__Task prompt__
From the line that contains "VALENTIN NAP" to the last line of the entries, set down each line exactly as written, both ends included, with nothing else.

# # # #

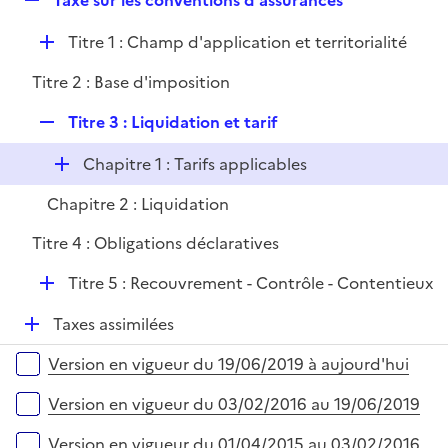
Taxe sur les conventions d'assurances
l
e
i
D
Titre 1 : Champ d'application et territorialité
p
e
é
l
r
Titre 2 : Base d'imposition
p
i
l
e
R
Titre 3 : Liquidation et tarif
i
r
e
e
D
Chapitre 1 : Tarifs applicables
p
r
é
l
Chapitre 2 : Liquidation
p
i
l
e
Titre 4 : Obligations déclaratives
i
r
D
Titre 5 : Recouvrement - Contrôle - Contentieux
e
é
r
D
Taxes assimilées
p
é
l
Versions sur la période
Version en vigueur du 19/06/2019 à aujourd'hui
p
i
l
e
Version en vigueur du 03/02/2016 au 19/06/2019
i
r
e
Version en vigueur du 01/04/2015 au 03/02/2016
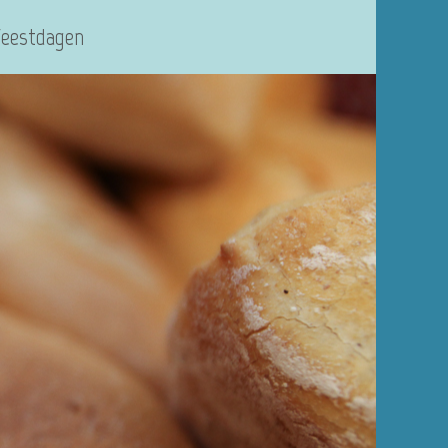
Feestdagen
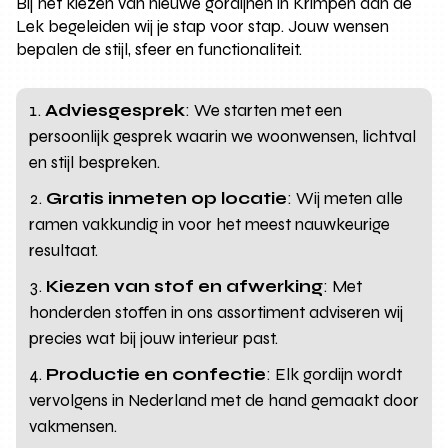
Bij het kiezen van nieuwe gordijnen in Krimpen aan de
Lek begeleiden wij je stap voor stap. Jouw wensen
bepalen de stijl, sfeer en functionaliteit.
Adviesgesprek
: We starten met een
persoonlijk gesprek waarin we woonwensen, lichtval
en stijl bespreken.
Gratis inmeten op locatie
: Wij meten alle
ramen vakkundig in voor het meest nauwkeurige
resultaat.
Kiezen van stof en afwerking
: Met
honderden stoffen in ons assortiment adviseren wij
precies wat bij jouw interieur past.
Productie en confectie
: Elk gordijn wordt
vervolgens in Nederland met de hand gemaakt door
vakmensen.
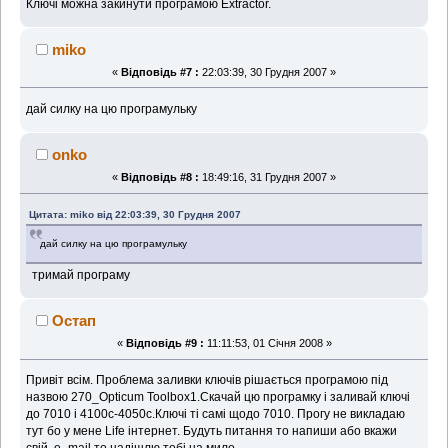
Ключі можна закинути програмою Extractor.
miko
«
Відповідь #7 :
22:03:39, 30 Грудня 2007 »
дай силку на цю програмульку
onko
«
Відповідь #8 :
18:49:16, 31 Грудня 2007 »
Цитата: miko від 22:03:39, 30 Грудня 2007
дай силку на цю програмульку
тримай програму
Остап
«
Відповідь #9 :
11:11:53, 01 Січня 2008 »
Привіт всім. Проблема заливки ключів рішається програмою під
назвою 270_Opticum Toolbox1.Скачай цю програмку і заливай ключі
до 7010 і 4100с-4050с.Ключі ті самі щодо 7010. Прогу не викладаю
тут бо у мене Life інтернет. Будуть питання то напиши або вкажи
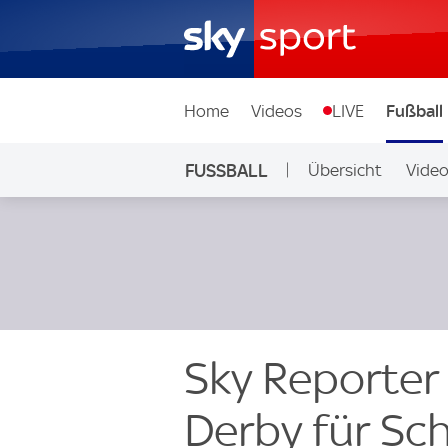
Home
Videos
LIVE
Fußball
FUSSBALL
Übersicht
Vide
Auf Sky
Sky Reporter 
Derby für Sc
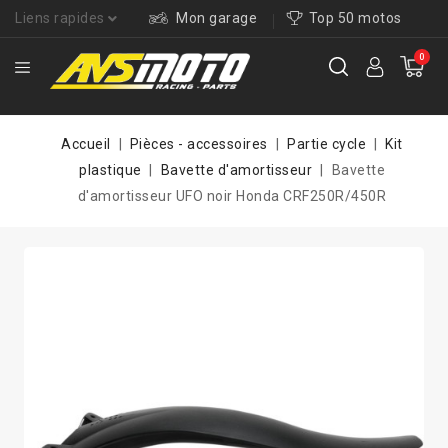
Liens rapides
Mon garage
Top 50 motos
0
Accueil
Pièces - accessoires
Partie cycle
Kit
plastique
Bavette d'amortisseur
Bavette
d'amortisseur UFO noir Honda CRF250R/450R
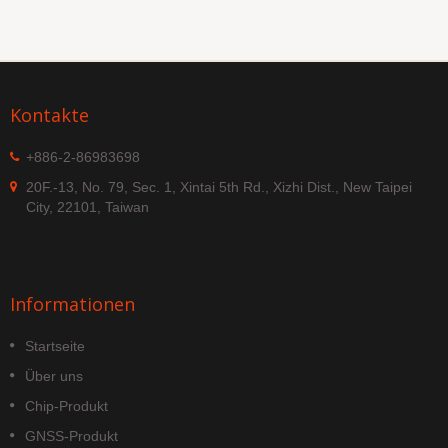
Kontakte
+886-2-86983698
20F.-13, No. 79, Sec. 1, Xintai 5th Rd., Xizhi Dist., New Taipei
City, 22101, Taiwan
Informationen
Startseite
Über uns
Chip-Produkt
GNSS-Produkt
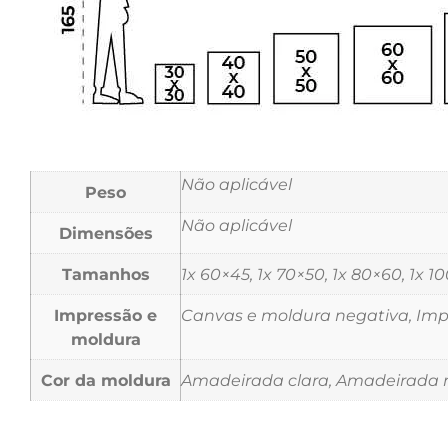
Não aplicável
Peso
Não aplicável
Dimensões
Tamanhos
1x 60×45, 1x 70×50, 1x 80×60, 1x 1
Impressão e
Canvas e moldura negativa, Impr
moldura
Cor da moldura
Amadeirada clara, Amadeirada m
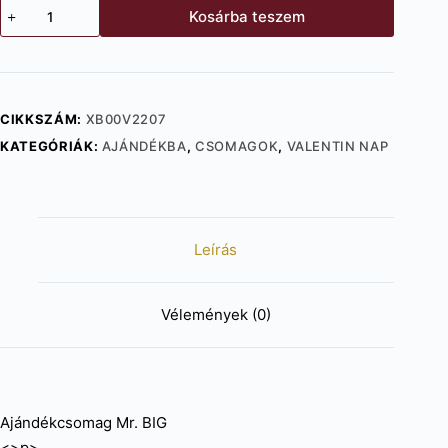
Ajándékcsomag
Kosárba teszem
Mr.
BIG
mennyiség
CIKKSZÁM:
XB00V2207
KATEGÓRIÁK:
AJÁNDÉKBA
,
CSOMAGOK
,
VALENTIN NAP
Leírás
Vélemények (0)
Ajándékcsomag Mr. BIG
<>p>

# # # #

__Result for this task__
VALENTIN NAP
Leírás
Vélemények (0)
Ajándékcsomag Mr. BIG
<>p>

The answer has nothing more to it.